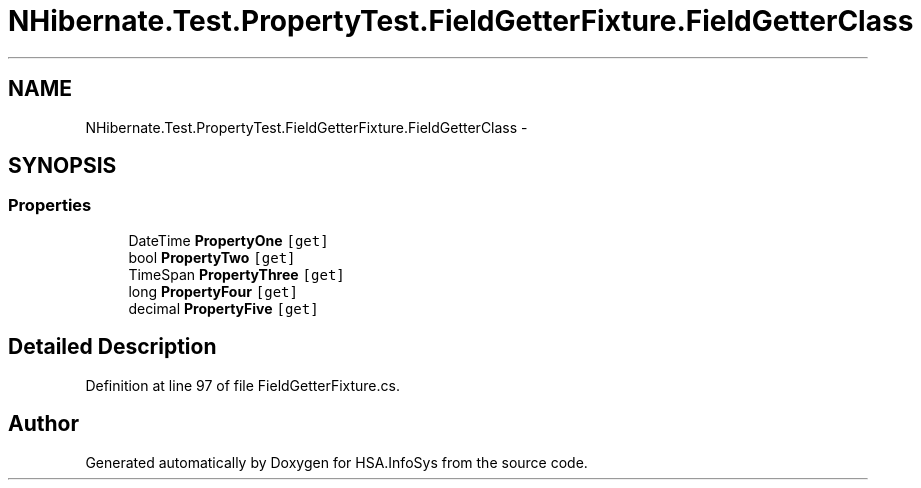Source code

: .TH "NHibernate.Test.PropertyTest.FieldGetterFixture.FieldGetterClass" 3 "Fri Jul 5 2013" "Version 1.0" "HSA.InfoSys" \" -*- nroff -*-
.ad l
.nh
.SH NAME
NHibernate.Test.PropertyTest.FieldGetterFixture.FieldGetterClass \- 
.SH SYNOPSIS
.br
.PP
.SS "Properties"

.in +1c
.ti -1c
.RI "DateTime \fBPropertyOne\fP\fC [get]\fP"
.br
.ti -1c
.RI "bool \fBPropertyTwo\fP\fC [get]\fP"
.br
.ti -1c
.RI "TimeSpan \fBPropertyThree\fP\fC [get]\fP"
.br
.ti -1c
.RI "long \fBPropertyFour\fP\fC [get]\fP"
.br
.ti -1c
.RI "decimal \fBPropertyFive\fP\fC [get]\fP"
.br
.in -1c
.SH "Detailed Description"
.PP 
Definition at line 97 of file FieldGetterFixture\&.cs\&.

.SH "Author"
.PP 
Generated automatically by Doxygen for HSA\&.InfoSys from the source code\&.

-- TASK TO COMPLETE --
All that is needed is an exact copy of the entries above, minus the pictures.

-- EXERCISE OUTPUT --
Source code

: .TH "NHibernate.Test.PropertyTest.FieldGetterFixture.FieldGetterClass" 3 "Fri Jul 5 2013" "Version 1.0" "HSA.InfoSys" \" -*- nroff -*-
.ad l
.nh
.SH NAME
NHibernate.Test.PropertyTest.FieldGetterFixture.FieldGetterClass \- 
.SH SYNOPSIS
.br
.PP
.SS "Properties"

.in +1c
.ti -1c
.RI "DateTime \fBPropertyOne\fP\fC [get]\fP"
.br
.ti -1c
.RI "bool \fBPropertyTwo\fP\fC [get]\fP"
.br
.ti -1c
.RI "TimeSpan \fBPropertyThree\fP\fC [get]\fP"
.br
.ti -1c
.RI "long \fBPropertyFour\fP\fC [get]\fP"
.br
.ti -1c
.RI "decimal \fBPropertyFive\fP\fC [get]\fP"
.br
.in -1c
.SH "Detailed Description"
.PP 
Definition at line 97 of file FieldGetterFixture\&.cs\&.

.SH "Author"
.PP 
Generated automatically by Doxygen for HSA\&.InfoSys from the source code\&.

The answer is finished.